If anyone in attendance at a public ritual behaves inappropriately towards you, speak up. The organisers can tell the offender to leave, or call the police if needed.
Private covens – private covens usually meet in a private residence or other private venue by arrangement. Unlike public rituals, private rituals run by covens may be more in-depth, hence an oath of silence. All covens require new members to undergo initiation rites to varying degrees. Some covens may have age restrictions, or at the very least will require parental consent from minors. They may also have various prerequisites that must be met before being initiated. They want to make sure that you will be a good fit in their group, and that your joining them will enhance not only your own workings, but the overall workings of the group as a whole. Be patient, if there is a group that you really want to work with, they will grant you admission. I am an initiated member of a ceremonial magick group, and it took a good nine months before I was initiated into that group.
Workshops – New Age/occult retail outlets such as the Esoteric Bookshop in Vermont, Victoria, and The Modern Witch based in Sydney, regularly run workshops in relation to all things witchy. Some organisers will have regulars that attend several workshops through the course of the year.
Social gatherings – There are social gatherings for young and old alike, organised by various pagan and Wiccan community groups. If you are at least 18 years of age, there are Pagans in the Pub meetups in various cities across Australia. (If the venue is at a pub where minors are permitted if accompanied by a parent or guardian, and you can get your dear ole’ Mum or Dad to tag along, all the better.) A Google search of “Pagans in the Pub” with your city should point you in the right direction. Some occult/New Age retail outlets will even organise the occasional open day, with the purpose of socialising and also having items available for purchase. House of Hexenn is one such retail outlet.

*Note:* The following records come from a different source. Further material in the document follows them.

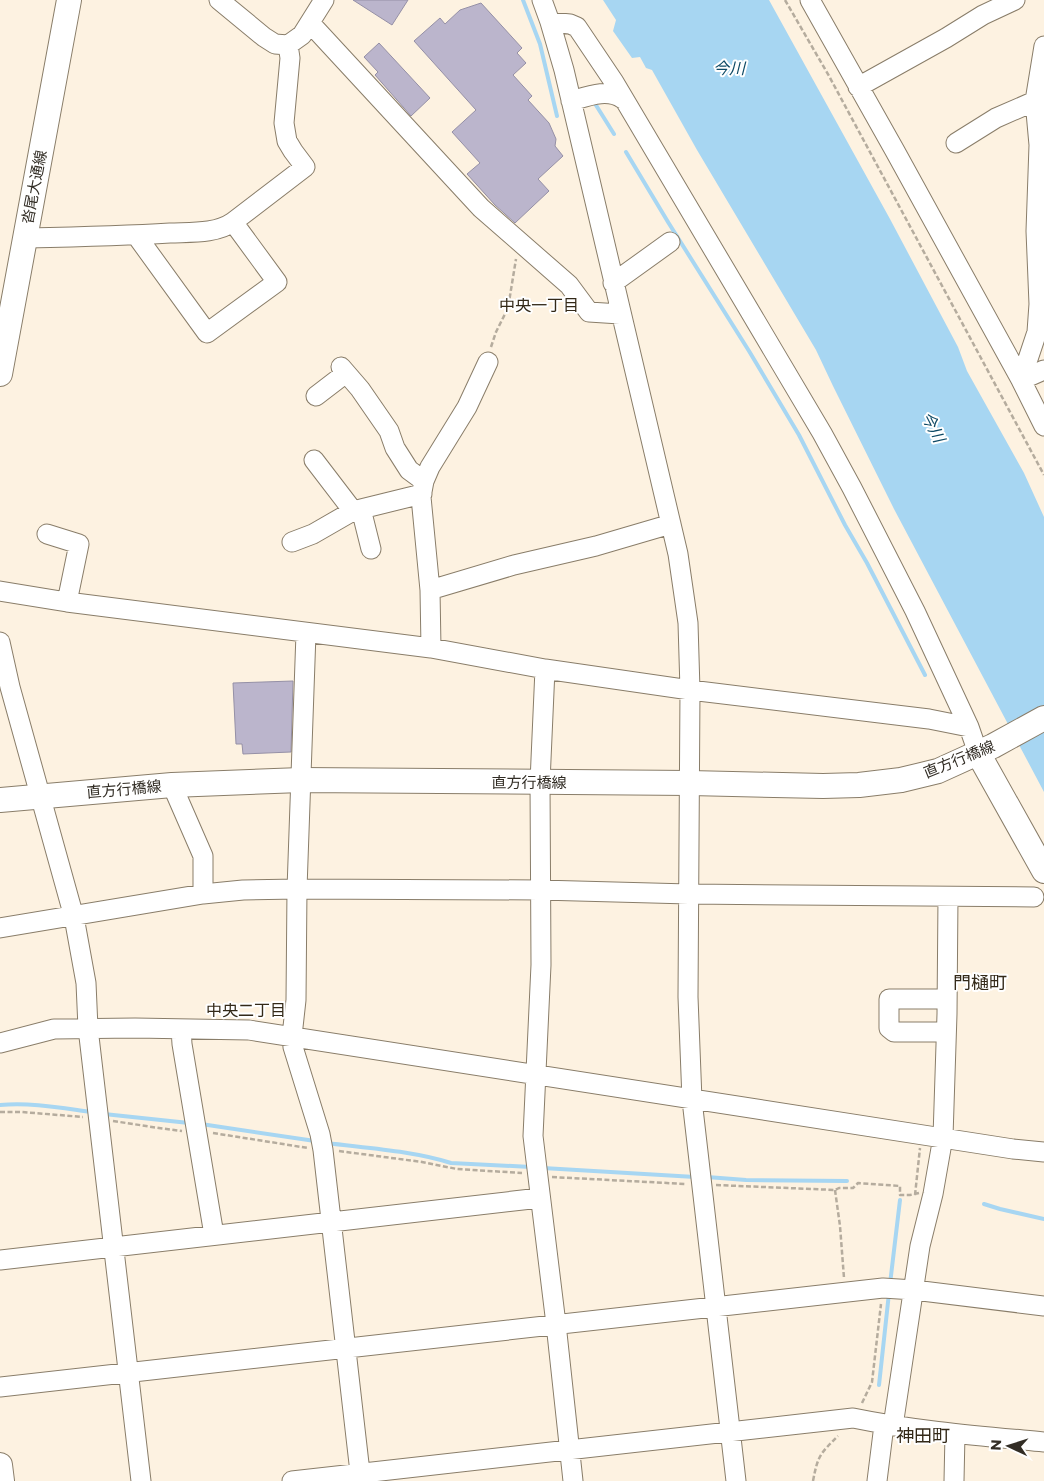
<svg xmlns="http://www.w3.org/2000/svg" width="1044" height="1481" viewBox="0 0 1044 1481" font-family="Montserrat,'Noto Sans JP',sans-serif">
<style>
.water{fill:#a7d6f2}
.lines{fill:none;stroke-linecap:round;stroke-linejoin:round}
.stream{stroke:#a7d6f2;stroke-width:4}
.building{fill:#bbb5cc;stroke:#9590a6}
.minor-casing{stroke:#897d69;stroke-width:21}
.major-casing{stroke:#897d69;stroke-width:26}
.path{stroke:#b5ac9e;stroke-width:2.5;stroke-dasharray:5 2.5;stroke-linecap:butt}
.minor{stroke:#fff;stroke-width:19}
.major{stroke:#fff;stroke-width:24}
.labels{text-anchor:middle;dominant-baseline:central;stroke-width:4;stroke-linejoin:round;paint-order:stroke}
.street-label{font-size:15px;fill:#322d25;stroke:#fff}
.water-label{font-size:16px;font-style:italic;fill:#0d4965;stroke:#fff}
.neighbourhood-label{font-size:16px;fill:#332918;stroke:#fff}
.quarter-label{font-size:18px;fill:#332918;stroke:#fff}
</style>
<rect width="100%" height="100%" fill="#fdf2e1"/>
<path class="water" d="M 603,0 L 769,0 L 890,219 L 958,347 L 967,371 L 1024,473 L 1044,517 L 1044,792 L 894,509 L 833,386 L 816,350 L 697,150 L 652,70 L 646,68 L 640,57 L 632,58 L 613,31 L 616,20 Z"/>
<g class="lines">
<path class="stream" d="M 523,0 L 540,44 L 557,116
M 594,102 L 614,134
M 626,152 L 668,222 L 749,351 L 799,435 L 845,525 L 867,563 L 925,675
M 0,1105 C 30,1102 62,1108 92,1112
M 104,1114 L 189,1123
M 201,1124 L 315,1141
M 327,1143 C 366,1148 414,1151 451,1163 L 531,1167
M 543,1168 L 695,1177
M 707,1177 L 746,1180 L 847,1181
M 984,1204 L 1000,1209 L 1044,1219
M 890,1284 L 900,1200
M 879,1385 L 889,1293"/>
</g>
<path class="building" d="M 353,0 L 408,0 L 392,25 Z
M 481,3 L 522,48 L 517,53 L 526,63 L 513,75 L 532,96 L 528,100 L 549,123 L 556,139 L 555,146 L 563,156 L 538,179 L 549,191 L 515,223 L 495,205 L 467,174 L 480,163 L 452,132 L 476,110 L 414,41 L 440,18 L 445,24 L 460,10 Z
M 379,43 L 430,98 L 411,116 L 375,75 L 378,72 L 364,57 Z
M 293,681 L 291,752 L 243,754 L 242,744 L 236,744 L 233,683 Z"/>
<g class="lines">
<defs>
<path id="minor" d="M 219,0 L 264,37 L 275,44 L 288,45 L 302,35 L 324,0
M 542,0 L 550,22 L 564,70 L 678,554 L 688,623 L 690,690 L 688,997 L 692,1100 L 736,1481
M 810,0 L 895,151 L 1021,380 L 1044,426
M 550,22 L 570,24 L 577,27 L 614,82 L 822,433 L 852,488 L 915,611 L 969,727 L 978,753
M 310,23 L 481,208 L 569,285 L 589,312 L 620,314
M 858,87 L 946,38 L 983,15 L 1015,0
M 571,101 C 588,96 608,88 623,99
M 956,143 L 996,118 L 1035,101
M 136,235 L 207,333 L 277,282 L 233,222
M 25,238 C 73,237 122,236 170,233 C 190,232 216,234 233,222 L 305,167 L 293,151 L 287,141 L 284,123 L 290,58 L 288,45
M 613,283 L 670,242
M 341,367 L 360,389 L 389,431 L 395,448 L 409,470 L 424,481
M 1021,380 L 1037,332 L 1039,304 L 1036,231 L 1039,145 L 1035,101 L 1044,46
M 1021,380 L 1044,370
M 316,396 L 346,373
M 314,460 L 353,511 L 422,494
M 361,509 L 371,549
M 47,534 L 79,544 L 67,602
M 292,542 L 313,534 L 353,511
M 430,590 L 514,565 L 596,546 L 671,524
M 0,591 L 67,602 L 431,648 L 545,669 L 690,690 L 929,719 L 969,727
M 306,633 L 297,889 L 296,1000 L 292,1036 L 293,1047 L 320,1134 L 323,1150 L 361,1481
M 0,642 L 10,687 L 74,917 L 86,983 L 88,1028 L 141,1481
M 431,648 L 430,590 L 421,497 L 424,481 L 430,467 L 467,407 L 488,362
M 545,669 L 540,782 L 541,965 L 533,1136 L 556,1324 L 573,1481
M 172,785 L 203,856 L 203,894
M 0,928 L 203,894 L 243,890 L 297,889 L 540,890 L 689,894 L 1034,897
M 181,1029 L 182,1044 L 214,1235
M 946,1032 L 894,1032 L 889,1028 L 889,999 L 947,999
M 0,1043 L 54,1029 L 135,1028 L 249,1030 L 1013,1149 L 1044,1152
M 0,1260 L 540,1198
M 0,1387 L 883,1288 L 914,1290 L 1044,1306
M 893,1426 L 920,1246 L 933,1194 L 943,1137 L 947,1014 L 948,897
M 292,1481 L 853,1418 C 916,1431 980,1436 1044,1442
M 877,1481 L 884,1425
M 954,1481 L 955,1434"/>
<path id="major" d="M 0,374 L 69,0
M 978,753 L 1044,871
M 0,800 L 172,785 L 301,780 L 690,783 L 823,786 L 859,785 L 901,780 L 938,771 L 993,746 L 1044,718
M 0,1465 L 2,1481"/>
</defs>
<use href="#minor" class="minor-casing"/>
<use href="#major" class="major-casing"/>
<path class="path" d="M 785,0 L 829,76 L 1044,475
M 491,347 L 496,332 L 508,308 L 516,259
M 0,1112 L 22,1112 L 83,1117
M 113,1121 L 159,1128 L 182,1131
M 213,1133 L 308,1148
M 339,1151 L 422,1162 L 457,1169 L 522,1173
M 552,1177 L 686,1184
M 716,1185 L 835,1190 L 839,1188 L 853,1188 L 858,1183 L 900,1186 L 900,1195 L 910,1195 L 919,1193
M 835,1190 L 840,1226 L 844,1278
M 915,1195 L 920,1148
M 862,1403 L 872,1382 L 881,1304
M 813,1481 C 818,1455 820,1454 838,1436"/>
<use href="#minor" class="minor"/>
<use href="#major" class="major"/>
</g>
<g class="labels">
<g class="street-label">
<text transform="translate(34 187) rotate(-79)">沓尾大通線</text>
<text transform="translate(959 759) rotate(-22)">直方行橋線</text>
<text x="529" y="782">直方行橋線</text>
<text transform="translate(124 789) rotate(-5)">直方行橋線</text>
</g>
<g class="water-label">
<text x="729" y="68">今川</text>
<text transform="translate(933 427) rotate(63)">今川</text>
</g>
<g class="neighbourhood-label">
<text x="539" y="305">中央一丁目</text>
<text x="246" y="1010">中央二丁目</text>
</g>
<g class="quarter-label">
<text x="980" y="983">門樋町</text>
<text x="923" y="1436">神田町</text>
</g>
</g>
<g transform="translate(1009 1446) rotate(274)" stroke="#ffffff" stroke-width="4" paint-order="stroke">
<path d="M0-4L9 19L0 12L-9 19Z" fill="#322d25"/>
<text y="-8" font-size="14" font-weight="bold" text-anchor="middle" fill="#322d25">N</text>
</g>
</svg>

The Mind Body Spirit Festival is the most widely known gathering of Wiccan, Pagan, New Age retailers, herbalists, psychics, tarot card readers, health food vendors and natural therapists, among others. View their website here. They also have seminars conducted by prominent figures in the Pagan/New Age community. At past MBS festivals, I have attended seminars by Stacey De Marco (The Modern Witch), tarot reader Paul Fenton-Smith and Rose Inserra, author of Dream Reading Cards: Discover the Purpose of Your Dreams and other books on dreams and dream interpretation, among others.

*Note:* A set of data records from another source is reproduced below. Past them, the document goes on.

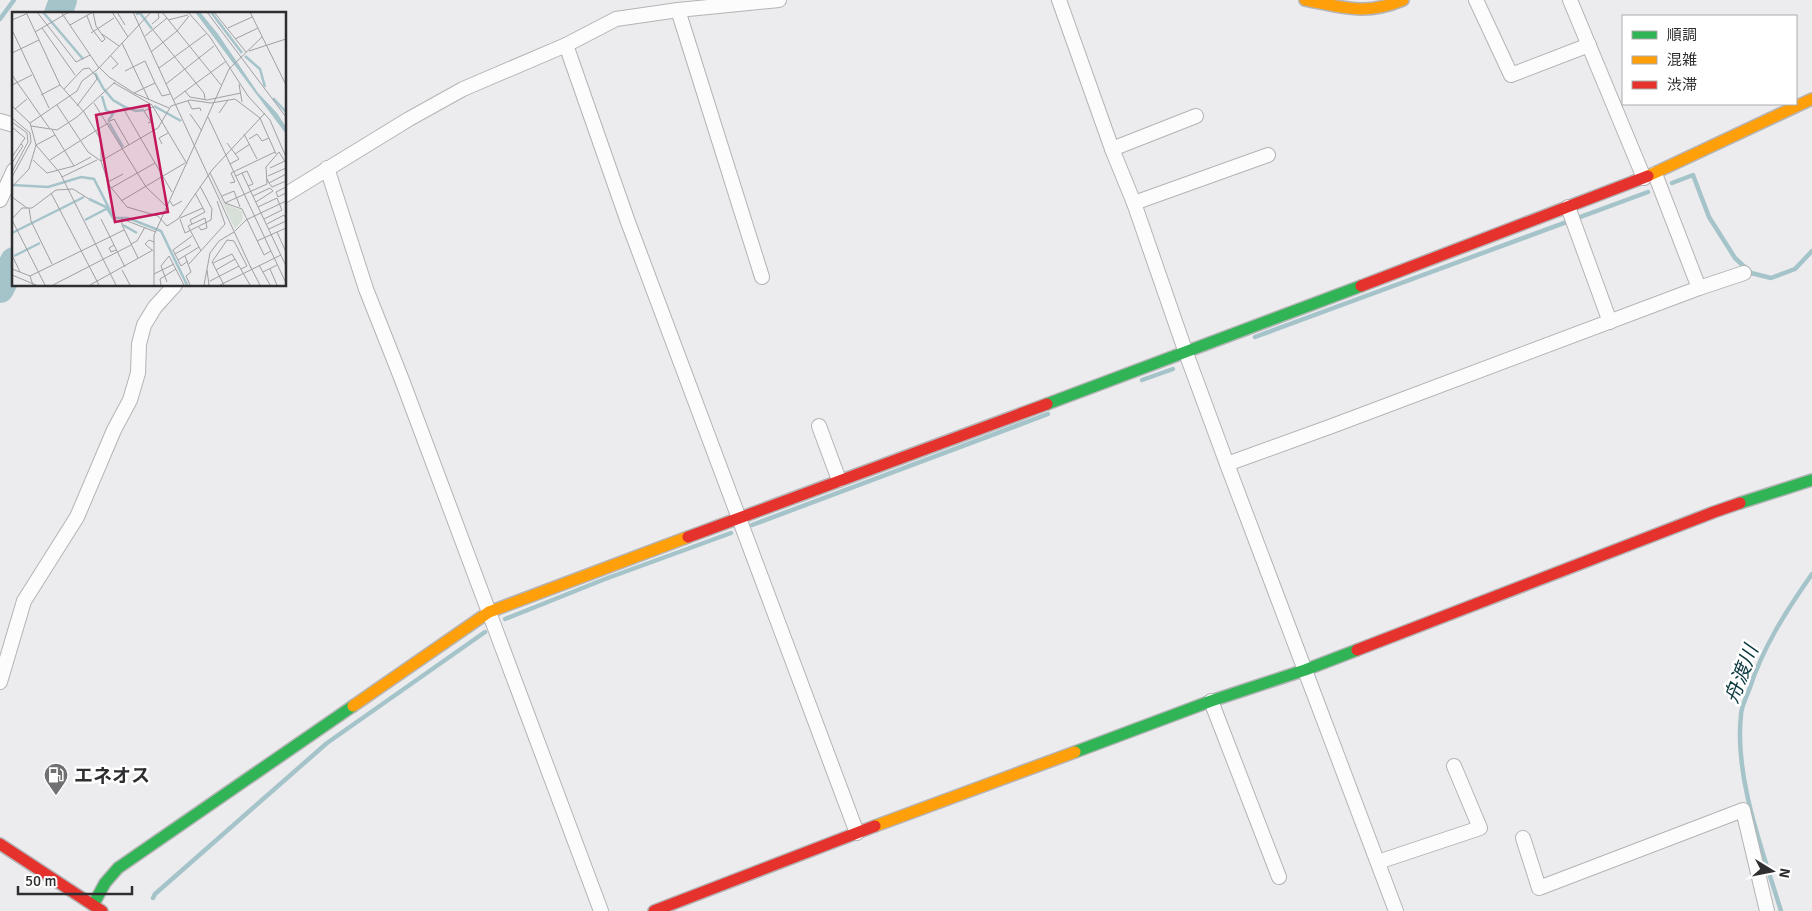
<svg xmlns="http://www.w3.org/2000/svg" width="1812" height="911" viewBox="0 0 1812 911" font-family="Signika,'Noto Sans JP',sans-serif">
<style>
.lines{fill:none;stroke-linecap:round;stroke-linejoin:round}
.stream{stroke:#a5c4ca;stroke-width:4.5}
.river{stroke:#a5c4ca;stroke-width:28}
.street-casing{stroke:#b4b4b6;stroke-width:16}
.fast-casing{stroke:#b4b4b6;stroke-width:14}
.slow-casing{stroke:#b4b4b6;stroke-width:14}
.jam-casing{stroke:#b4b4b6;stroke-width:14}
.street{stroke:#fcfcfc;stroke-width:14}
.fast{stroke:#30b455;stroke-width:11}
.slow{stroke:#ff9f0a;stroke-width:11}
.jam{stroke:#e5322d;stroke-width:11}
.labels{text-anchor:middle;stroke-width:5;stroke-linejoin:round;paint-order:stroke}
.poi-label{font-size:19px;font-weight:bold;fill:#2e2e30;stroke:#fff;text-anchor:start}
.water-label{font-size:20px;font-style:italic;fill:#0c383f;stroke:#fff}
.inset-river{fill:none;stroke:#a5c4ca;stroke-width:2.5}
.inset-road{fill:none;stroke:#a09fa2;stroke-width:1}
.view{fill:#c2185b;fill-opacity:0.15;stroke:#c2185b;stroke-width:2.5}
.inset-edge{fill:none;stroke:#2e2e30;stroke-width:2.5}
</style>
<rect width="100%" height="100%" fill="#ecebee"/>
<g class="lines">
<g class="stream">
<polyline points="0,19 14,0"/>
<polyline points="1672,183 1693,175 1709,217 1735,258 1751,273 1771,278 1795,269 1812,251"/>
<polyline points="1255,337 1648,192"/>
<polyline points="1142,380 1173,369"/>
<polyline points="752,525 1048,414"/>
<polyline points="505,619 605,579 731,533"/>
<polyline points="153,898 155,894 327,743 485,632"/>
<path d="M 1781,911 C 1763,852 1734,777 1741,715 C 1741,707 1746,698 1749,690 C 1763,647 1786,611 1812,574"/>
</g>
<g class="river">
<polyline points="58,14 63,0"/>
<polyline points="0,289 14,261"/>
</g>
<defs>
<g id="street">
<polyline points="1059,0 1112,149 1134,203 1186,353 1227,464 1396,911"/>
<polyline points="1476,0 1511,75 1589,45"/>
<polyline points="1570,0 1644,178"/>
<polyline points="678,10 762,277"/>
<polyline points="566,45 628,222 857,833"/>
<polyline points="0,121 14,125"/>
<polyline points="1112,149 1196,116"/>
<polyline points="327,168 366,289 402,380 601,911"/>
<polyline points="285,195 409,119 463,89 566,45 616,19 678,10 779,0"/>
<polyline points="0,200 14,170"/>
<polyline points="1134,203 1268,155"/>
<polyline points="1568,207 1610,322"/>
<polyline points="1699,288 1744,273"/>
<polyline points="819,426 839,480"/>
<polyline points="1227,464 1332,426 1699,288 1655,174"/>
<polyline points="0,682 24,601 77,517 114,430 130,400 138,373 139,344 144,325 155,307 175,285"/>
<polyline points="1211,701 1279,877"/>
<polyline points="1523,838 1539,888 1743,810 1767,911"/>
<polyline points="1378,862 1480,828 1454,766"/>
</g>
<g id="fast">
<polyline points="1047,404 1361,286"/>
<polyline points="1740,503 1812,480"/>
<polyline points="1075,752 1211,701 1305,670 1357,650"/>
<polyline points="93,905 105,883 118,868 353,706"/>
</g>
<g id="slow">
<path d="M 1305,0 C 1343,7 1365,16 1403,0"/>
<polyline points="1648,176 1812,99"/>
<polyline points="353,706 489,612 688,537"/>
<polyline points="875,826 1075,752"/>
</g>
<g id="jam">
<polyline points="1361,286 1648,176"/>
<polyline points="688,537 1047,404"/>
<polyline points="1357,650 1714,512 1740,503"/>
<polyline points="0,844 102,911"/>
<polyline points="654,911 875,826"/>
</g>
</defs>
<use href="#street" class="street-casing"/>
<use href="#fast" class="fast-casing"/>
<use href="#slow" class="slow-casing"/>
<use href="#jam" class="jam-casing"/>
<use href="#street" class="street"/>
<use href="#fast" class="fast"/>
<use href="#slow" class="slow"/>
<use href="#jam" class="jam"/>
</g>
<defs>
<symbol id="fuel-pin" viewBox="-11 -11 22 30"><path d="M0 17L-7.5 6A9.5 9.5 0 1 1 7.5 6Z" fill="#707072" stroke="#fff"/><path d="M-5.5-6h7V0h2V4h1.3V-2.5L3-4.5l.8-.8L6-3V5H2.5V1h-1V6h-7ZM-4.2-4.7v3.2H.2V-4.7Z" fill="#fff"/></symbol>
</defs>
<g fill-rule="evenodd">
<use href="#fuel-pin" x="42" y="761" width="28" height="38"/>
</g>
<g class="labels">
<g class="poi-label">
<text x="74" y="782">エネオス</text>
</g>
<g class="water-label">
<text transform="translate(1741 674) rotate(-69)" y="7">舟渡川</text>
</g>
</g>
<g transform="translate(12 12)">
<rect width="274" height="274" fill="#ecebee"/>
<path d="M 198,165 L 212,191 L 230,199 L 231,207 L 223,217 Z" fill="#d6e0d9"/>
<path d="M 183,0 L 188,0 L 206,22 L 246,81 L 265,101 L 274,115 L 274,122 Z" fill="#a5c4ca"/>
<path class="inset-river" d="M 31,0 L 71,47M 199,0 L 230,41M 124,2 L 128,1 L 140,17M 233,44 L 248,57 L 253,75M 83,61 L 91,76M 91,76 L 101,88 L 113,95 L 124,99 L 132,98M 90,84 L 94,98 L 101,102 L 96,109M 261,86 L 274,100M 142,94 L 169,109M 97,111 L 111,135M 0,173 L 36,175 L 69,165 L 82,167 L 102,206 L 116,206 L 149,219 L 175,273M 77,187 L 94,195 L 103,209M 73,208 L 94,197M 111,213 L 125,221M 0,221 L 72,185M 2,244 L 28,231"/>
<path class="inset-road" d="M 14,0 L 48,73 L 72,100 L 89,128 L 89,149 L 97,173 L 115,195 L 146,204 L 155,214 L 166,207 L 200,158 L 253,101M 25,0 L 64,50 L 78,43M 49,0 L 87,56M 100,0 L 116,25M 105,0 L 113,13M 121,0 L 183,135M 150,0 L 209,73M 176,0 L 198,25 L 236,84 L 258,108 L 274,145M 195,0 L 274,105M 202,0 L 234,40M 238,0 L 274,73M 75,4 L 80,17 L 90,30 L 93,27 L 84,14 L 81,0M 0,8 L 14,2M 156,8 L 176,3M 140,12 L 147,6 L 146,0M 58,13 L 81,0M 30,16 L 63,63M 216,16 L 240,5M 0,18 L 37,96M 141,18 L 192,81 L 193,87M 23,20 L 57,0M 79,21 L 102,6M 90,22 L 107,34M 133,24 L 155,6M 223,27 L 246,16M 110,31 L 137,88M 237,39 L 274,27M 139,40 L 165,19 L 177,4M 0,41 L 27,28M 98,43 L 106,52 L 100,57M 88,56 L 97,65 L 122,81 L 157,96M 147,56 L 194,22M 113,59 L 133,49 L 143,71 L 122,81M 0,63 L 38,117M 102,71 L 140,93 L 175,152M 143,71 L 150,84 L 158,82M 154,72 L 202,34M 227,72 L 230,90M 0,73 L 20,63M 52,77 L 71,57 L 77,56 L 84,64 L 85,67 L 65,94M 173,79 L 178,85 L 195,88 L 229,81M 29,83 L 48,73M 161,88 L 213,50M 176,89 L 180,97 L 188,96 L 189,99M 82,91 L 134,175 L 155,195M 45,93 L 76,140 L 89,149 L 146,116 L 159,94 L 178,88 L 199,91 L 223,87 L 248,106M 0,94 L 18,111 L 24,133 L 17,157 L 0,175M 111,96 L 160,180M 3,97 L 15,87M 207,101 L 216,88M 178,102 L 190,119M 196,105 L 274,271M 0,106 L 18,121 L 19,130 L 0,165M 248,106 L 264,142M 0,110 L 15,121 L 16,130 L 0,160M 96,110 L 102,107 L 117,133M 18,111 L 65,79 L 70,69 L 86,57 L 139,0M 136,111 L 139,110 L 132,99 L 141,95M 19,114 L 45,118 L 65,105 L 103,70M 0,115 L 13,126 L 0,145M 40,118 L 62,154M 232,122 L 245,147M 237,127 L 245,122 L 250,129 L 257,126M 215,131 L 227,147 L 218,152M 150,132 L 147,126 L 156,121M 24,133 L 48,161 L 104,273M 24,133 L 43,123M 183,135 L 239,256M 223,142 L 238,132M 21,148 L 35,161 L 62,154 L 79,145M 38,148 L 96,111M 0,151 L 11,134 L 9,132M 258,156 L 273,149M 198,161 L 213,191 L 230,197 L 252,243 L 259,239M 230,161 L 235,159 L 241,172 L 236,174M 224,164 L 230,161 L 274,254M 256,164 L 274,156M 50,165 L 85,148M 255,167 L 257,171 L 274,162M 96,170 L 111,162M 218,171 L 223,170 L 219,161 L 263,140M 257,171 L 260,175 L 274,169M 274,175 L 264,180 L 266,185 L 274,181M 99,176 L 143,151M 39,181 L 87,273M 210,184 L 222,179 L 228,195M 241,184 L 258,176 L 261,179 L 244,190M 0,185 L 15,196M 109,189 L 173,151M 158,189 L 161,194 L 170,189M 213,191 L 255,172 L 254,155 L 267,140 L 274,151M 246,195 L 265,186 L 267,191 L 270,198 L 252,207M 17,196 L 19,209 L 40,252M 168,206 L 191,196M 0,207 L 10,196 L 20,196 L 44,178 L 61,177 L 77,187M 89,207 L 113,255M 168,207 L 173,221 L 199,208 L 200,197 L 188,174M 0,208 L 33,273M 180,212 L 178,208 L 193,200 L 183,181M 255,212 L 272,203 L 274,207M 187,215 L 189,218 L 195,216 L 193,206 L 176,214 L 189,239M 257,217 L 274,209M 223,219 L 234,208 L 274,189M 265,220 L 274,240M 245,229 L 274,216M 119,232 L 125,229 L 133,215M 102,233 L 97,236 L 99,240 L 104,238M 140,238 L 133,232 L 137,228 L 142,230M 163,242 L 179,233M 0,243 L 8,260M 173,244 L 179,260 L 174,264 L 178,273M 126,246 L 110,213 L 110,207 L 144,220M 166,248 L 187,235M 176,249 L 169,254 L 161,238 L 180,224M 201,251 L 220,242 L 238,273M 177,252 L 213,212 L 205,189M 247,253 L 258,273M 238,254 L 248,273M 0,257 L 18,264 L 21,273M 258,257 L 265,273M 110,258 L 118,273M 195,258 L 197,273M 204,258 L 223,247M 251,260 L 265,253M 142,262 L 162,252M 0,263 L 24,273M 18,264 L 112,218M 198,269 L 227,254M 155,270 L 149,254 L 157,244 L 172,273M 41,273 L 119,233M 78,273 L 141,238M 142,273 L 142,223 L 217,57 L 250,25M 149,273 L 148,267 L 164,257M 192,273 L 198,241 L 207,229 L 222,220M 208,273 L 269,243M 212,273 L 200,250 L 215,228 L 222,229 L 235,254 L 229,257"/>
<path class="view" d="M 137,93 L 156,200 L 103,210 L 84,103 Z"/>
<rect width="274" height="274" class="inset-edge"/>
</g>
<rect x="1622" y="15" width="175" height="90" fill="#ffffff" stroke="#ababac"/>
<rect x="1632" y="31" width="25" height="8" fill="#30b455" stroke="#ababac"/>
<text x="1667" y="40" font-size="15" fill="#2e2e30">順調</text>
<rect x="1632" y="56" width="25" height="8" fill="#ff9f0a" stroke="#ababac"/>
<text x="1667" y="65" font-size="15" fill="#2e2e30">混雑</text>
<rect x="1632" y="81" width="25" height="8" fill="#e5322d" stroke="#ababac"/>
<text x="1667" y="90" font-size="15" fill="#2e2e30">渋滞</text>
<g transform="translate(1772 871) rotate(100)" stroke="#ffffff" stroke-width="4" paint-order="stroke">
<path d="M0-4L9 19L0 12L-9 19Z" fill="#2e2e30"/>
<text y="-8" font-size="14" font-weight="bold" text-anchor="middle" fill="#2e2e30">N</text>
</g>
<path d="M18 886v8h114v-8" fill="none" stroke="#2e2e30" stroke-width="2.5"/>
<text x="25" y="886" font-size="15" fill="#2e2e30" stroke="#ffffff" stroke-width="4" paint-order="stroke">50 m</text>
</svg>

Security guards are on duty at all times during the MBS Festival, which in itself should act as a deterrent for any unsavoury behaviour, and deal with such behaviour should any problems arise. In my 5 years (2017 is going to be my 6th year) attending the Mind Body Spirit Festival, I have found the MBS festival generally safe, especially since I often go on my own. Ultimately it is up to the discretion of young people and their parents to decide whether to go – Melbourne MBS is at the Melbourne Exhibition Centre, near the Crown Casino, with plenty of cafes and a gelato bar along the Yarra River.
If you’re a young adult who has discovered Wicca, Paganism or other like path, exercise caution, trust your instincts and you will find people in whom you can put your trust. I discovered Wicca at age 14 and was lucky to have trustworthy mentors – and I want the same for you.